In a cartoon featured in the November 2000 issue of New Art Examiner, Adam "Music for Airports" Green depicts a couple in a plane holding on for dear life during air 'turbulence.'  The woman says to the nervous man next to her "Brian Eno said, "In art you can crash the plane and walk away."   In bold capital letters above the cartoon, the artist writes "DURING TURBULENCE, YOU REALIZE THAT THERE WILL ALWAYS BE A SEPARATION BETWEEN ART AND LIFE."

 

Three time zones away from the epicenter of September 11, 2001, driving across LA's web of highways, passing cars along the fast lane, everything and everyone seemed to be in flight from itself, and we from ourselves, who watched all this happen from the sidelines.    Yet we could not fly or walk away, in fact, we were unable to move at all, as the event made immobile not only NYC traffic, but also the imagination in its attempt to visually or verbally grasp what had happened earlier that fateful morning.

 

The future of contemporary art has been more anticlimactic than anticipated.  Yet the events of September 11th raised the stakes and pushed forward the momentum for unforeseen possibilities of contemporary art.  The events in NYC reminded me of Michel de Certeau's essay entitled "Walking in the City" where he begins his essay from the 110th floor of the World Trade Center (WTC).    Describing the view from the WTC as a ".gigantic mass immobilized by the eyes.transformed into a texturology in which extremes coincide - extremes of ambition and degradation, brutal oppositions of races and styles, contrasts between yesterday's buildings, already transformed into trash cans..."  He goes on to remark that "unlike Rome, New York has never learned the art of growing old by playing on all its pasts.   Its present invents itself, from hour to hour, in the act of throwing away its previous accomplishments and challenging the future." [1]

 

New York City functions as the art world of late and hence will remain the art center of the world.  NYC is where the future of contemporary art will continue to unfold.  (Despite recent efforts to 'internationalize' the art world, to move its center west to Los Angeles, across the Atlantic to London or Berlin, in globalized terms, contemporary art = the NYC art world.  It is similar to the mantra of the U.S. nation-state that promotes E pluribus unum; when the U.S. speaks, the world listens.)  The events of September 11th were seen from the U.S. point of view as an attack on freedom.  The rhetoric of freedom foregrounds ART as the exemplary transgressing of procedures because art is in and of itself the work of freedom.

 

In the spirit of this 'freedom', the spontaneity of makeshift memorials all over the country and the gesture of galleries to invite and show artwork by both professional and amateur artists and photographers of their response to the events of September 11th evoked in me a nostalgia for the future and a desire:  

 

-to encounter a work of art by that provides a glimpse of the much philosophically-discussed sublime -- an overwhelming feeling that verges towards the limits of representation;

 

-to see the merging of art and literature that goes beyond thematic concerns and semiotic comparisons;

 

-to experience being part of a collaboration of artists, curators, designers, educators, and boards of trustees to create exhibitions that go beyond the dollar sign, the assumption of the public's poor accessibility and acuity of 'high' art, and the safe and manipulated presentation and choreography of the already-seen;

 

-to blur the boundaries between public and private spaces where art is seen and shown in ways that are currently forgotten and/or unforeseeable;

 

-and lastly, along the lines of political and social imperatives, to see the prolific and profound interpretation of works of art that would normally be framed racially because of the color of an artist's skin or the unfamiliar spelling of a name. That is, I would like to see the works of these un/marked artists be interrogated with the same rigor as other artists by paying attention to the nuances of form and content, pushing existing representational categories while opening up other spaces.

 

To romanticize such a future of contemporary art goes against my current sensibilities in light of what I already know of the contemporary art world, of politics, of a war that at this very moment seems never-ending and indiscriminate.  
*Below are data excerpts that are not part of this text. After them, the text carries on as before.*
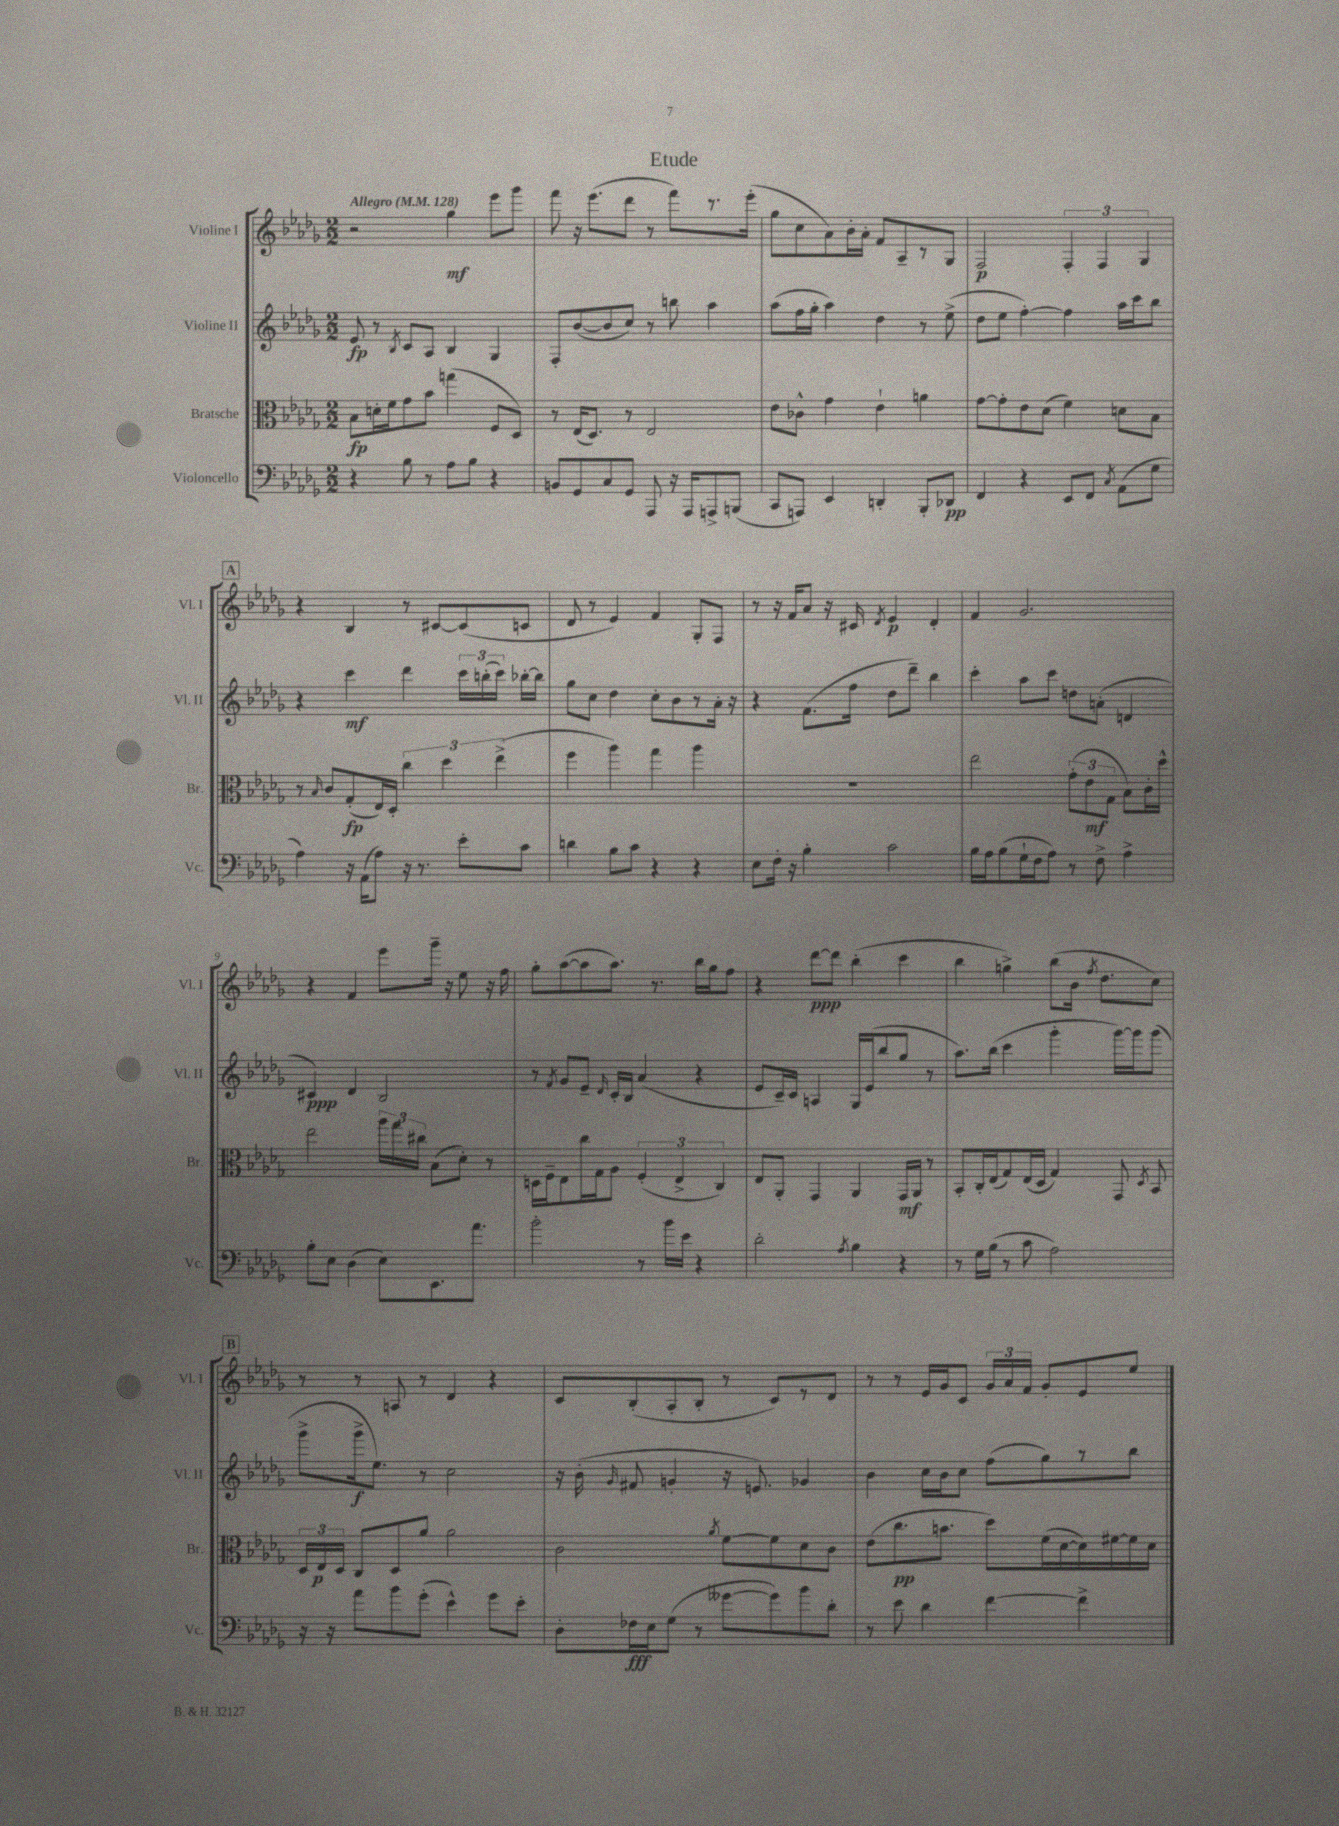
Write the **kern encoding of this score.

**kern	**kern	**kern	**kern
*staff4	*staff3	*staff2	*staff1
*clefF4	*clefC3	*clefG2	*clefG2
*k[b-e-a-d-g-]	*k[b-e-a-d-g-]	*k[b-e-a-d-g-]	*k[b-e-a-d-g-]
*M2/2	*M2/2	*M2/2	*M2/2
*MM128	*MM128	*MM128	*MM128
4r	8B-\L	8e-/	2r
.	16d'\L	8r	.
.	16f\J	.	.
.	.	8qB-/	.
8B-\	8g-\	8c/L	.
8r	8b-\J	8A-/J	.
8A-\L	(4gg\	4B-/	4gg-\
8B-\J	.	.	.
4r	8F/L	4G-/	8eee-\L
.	8D-/J)	.	8ggg-\J
=	=	=	=
8BB/L	8r	8F'/L	8fff\
8GG-/	(16E-/LK	([8b-/	16r
.	8.D-/J)	.	(8.eee-\L
8C/	.	8b-/]	.
8GG-/J	8r	8cc/J)	8ddd-\J
8AAA-/	2E-/	8r	8r
16r	.	8bb\	8fff\L)
16AAA-/LK	.	.	.
8AAA^/	.	4aa-\	8.r
(8BBB/J	.	.	.
.	.	.	(16eee-'\Jk
=	=	=	=
8CC/L	8e-\L	(8aa-\L	8gg-\L
8AAA/J)	8c-^^\J	16ff\L	8cc\
.	.	16gg-'\JJ	.
4EE-/	4g-\	4aa-\)	8a-\)
.	.	.	16b-'\L
.	.	.	16a-'\JJ
4DD'/	4e-`\	4dd-\	8f/L
.	.	.	8A-~/
8BBB-'/L	4a\	8r	8r
8DD-/J	.	(8ee-^\	8G-/J
=	=	=	=
4FF/	[8g-\L	8dd-\L	2F/
.	8g-'\]	8ee-\J	.
4r	8e-\	[4ff'\)	.
.	(8d-\J	.	.
8EE-/L	4f\)	4ff\]	6F'/
8FF/J	.	.	.
.	.	.	6F/
8qC/	.	.	.
(8AA-\L	8d\L	16aa-\LL	.
.	.	16ccc\J	.
.	.	.	6G-/
8G-\J	8B-\J	8bb-\J	.
=	=	=	=
4A-\)	8r	4r	4r
.	16qqB-/	.	.
.	8c/L	.	.
16r	(8G-'/	4ccc\	4B-/
(16AA-\LK	.	.	.
8A-\J)	16E-/L)	.	.
.	16D-'/JJ	.	.
16r	6cc\	4ddd-\	8r
8.r	.	.	.
.	.	.	[8c#/L
.	6dd-\	.	.
8e-'\L	.	24ccc\LL	(8c#/]
.	.	(24bb'\	.
.	(6ee-^\	24ccc\JJ)	.
8c\J	.	[16bb-'\LL	8c/J
.	.	16bb-\]JJ	.
=	=	=	=
4d\	4ff\	8gg-\L	8d-/
.	.	8cc\J	8r
8B-\L	4aa-\)	4dd-\	4e-/)
8c\J	.	.	.
4r	4gg-\	8cc'\L	4f/
.	.	8b-\	.
4r	4aa-\	8r	8G-'/L
.	.	16a-'\Jk	8F/J
.	.	16r	.
=	=	=	=
8E-\L	1r	4r	8r
16F'\Jk	.	.	16r
16r	.	.	16f/LK
4B-'\	.	(8.f\L	8a-/J
.	.	.	16r
.	.	16ff\Jk	16c#/
.	.	.	8qd-/
2c\	.	8dd-\L	4e-/
.	.	8ddd-~\J)	.
.	.	4bb-\	4d-'/
=	=	=	=
16B-\LL	2ee-\	4ccc'\	4f/
16A-\J	.	.	.
(8B-\	.	.	.
16G-`\L	.	8aa-\L	2.g-/
16F\J	.	.	.
8A-\J)	.	8ccc\J	.
8r	(12g-'\L	8dd\L	.
.	12e-\	.	.
8F^\	.	(8a'\J	.
.	12G-\J	.	.
4A-^\	8B-\L)	4d/	.
.	16c'\L	.	.
.	16dd-^^\JJ	.	.
=	=	=	=
8B-'\L	2ee-\	4c#/)	4r
8E-\J	.	.	.
(4D-\	.	4d-/	4f/
8E-\L)	24aa-\LL	2B-/	8eee-\L
.	24gg-\	.	.
.	24cc#\JJ	.	.
8.EE-\	(8B-\L	.	16ggg-~\Jk
.	.	.	16r
.	8d-'\J)	.	8ee-\
8.a-\J	.	.	.
.	8r	.	16r
.	.	.	16ff\
=	=	=	=
2b-'\	16D\LL	8r	8gg-'\L
.	16F~\J	.	.
.	.	8qf/	.
.	8E-\	8g-/L	([8aa-\
.	16cc\L	8e-~/J	8aa-\]
.	16G-\J	.	.
.	.	16qqd-/	.
.	8A-\J	16c'/LL	8.aa-\J)
.	.	16B-/JJ	.
8r	(6F'/	(4a-/	.
.	.	.	8.r
16b-\LL	.	.	.
.	6E-^/	.	.
16e-\JJ	.	.	.
4r	.	4r	16bb-\LL
.	.	.	16gg-\J
.	6C/)	.	.
.	.	.	8ff\J
=	=	=	=
2d-'\	8E-/L	8e-/L	4r
.	8AA-'/J	16c~/L)	.
.	.	16c/JJ	.
.	4GG-/	4A/	[8ddd-\L
.	.	.	8ddd-\]J
8qA-/	.	.	.
4B-\	4AA-/	16G-/LL	(4bb-'\
.	.	(16e-/J	.
.	.	8bb-/	.
4r	16GG-/LL	8gg-/J	4ccc\
.	16AA-/JJ	.	.
.	8r	8r	.
=	=	=	=
8r	8BB-'/L	8.aa-\L)	4bb-\
16G-\LL	16C'/L	.	.
(16B-\JJ	(16E-/J	(16bb-\Jk	.
8r	8G-/)	4ccc\	4gg^\)
8c\	(16E-/L	.	.
.	16D-/JJ	.	.
2A-\)	4G-/)	4ggg-'\	(8bb-\L
.	.	.	16b-\Jk
.	.	.	8qff/
.	.	.	8.dd-\L
.	8GG-/	[16ggg-\LL)	.
.	.	16ggg-\]J	.
.	8qD-/	.	.
.	8BB-/	(8ggg-\J	8cc\J)
=	=	=	=
16r	24D-/LL	8ggg-^\L	8r
.	24E-/	.	.
16r	.	.	.
.	24D-/JJ	.	.
8a-\L	8C/L	16ggg-^\k	8r
.	.	8.ee-\J)	.
8b-\	8D-/	.	8A/
(8g-'\J	8a-/J	8r	8r
4e-^^\)	2a-\	2cc\	4d-/
8g-\L	.	.	4r
8e-'\J	.	.	.
=	=	=	=
8D-'\L	2c\	16r	8c/L
.	.	(16b-'\	.
.	.	16qqg-/	.
16F-\L	.	8f#/	(8B-'/
16E-\J	.	.	.
(8G-\J	.	4g'/	8A-'/
8r	.	.	8B-'/J
.	8qa-/	.	.
[8g--\L	[8f\L	16r	8r
.	.	8.e/)	.
8g--\])	8f\]	.	8c/L)
8b-\	8d-\	4g-/	8r
8d-'\J	8c\J	.	8d-/J
=	=	=	=
8r	(8e-\L	4b-\	8r
8e-\	8.cc\	.	8r
4d-\	.	16cc\LL	16e-/LL
.	8.b\J	16b-\J	16g-/J
.	.	8cc\J	8c/J
[4f\	8dd-\L)	(8ff\L	24g-/LL
.	.	.	24a-/
.	.	.	24f/JJ
.	(16f\L	8gg-\)	8g-'/L
.	[16d-\	.	.
4f^\]	16d-\])	8r	8e-/
.	[16f#\	.	.
.	16f#\]	8bb-\J	8ee-/J
.	16d-\JJ	.	.
==	==	==	==
*-	*-	*-	*-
What I see the future of contemporary art to be:

 

-The first casualty of this lost opportunity for an exciting and unforeseeable future will be the continuing racialization of contemporary art together ironically with the pervasive practice of exclusion;

 

-instead of the merging of art and literature, art and architecture, what I see for the future of contemporary art is the intensification and blurring of art and technology, art and Hollywood, art and advertising in which publicity-stunt events of technological innovations are veiled as art openings;

 

-the intensification of globalization will continue to enable the flow of privileged and entitled bodies across national borders as they gather to attend more over-determined biennials and symposiums now seen as celebrity-studded events;

 

-and lastly, the relationship between art and the commodity will continue to grow as art becomes more beholden to the market rather than a good review or essay from an art historian, curator, and/or critic.  

 

Theodore Adorno describes "Art's Utopia, "as" the counterfactual yet-to-come.a recollection of the possible with a critical edge against the real; it is a kind of imaginary restitution of that catastrophe, which is world history; it is a freedom which did not pass under the spell of necessity and which may well not come to pass ever at all." [2]

Rather than desiring art as utopic, perhaps we should look for the future of contemporary art in works by those artists who are already at the extreme and in the margins: artists who continue to produce work, despite the grind of the everyday and their invisibility, that gesture toward points of identification which are simultaneously suppressed and unconscious, playful and free.  

 [1] Michel de Certeau, The Practice of Everyday Life , Berkeley: University of California Press, 1984, p.91.

 [2] Theodore Adorno, Aesthetic Theory , London: Routledge, p.196 quoted by Paul Gilroy in "Dialectics of Diaspora Identification" in ed. Les Back and John Solomos' Theories of Race and Racism: A Reader, London: Routledge, 2000, pp. 496-502.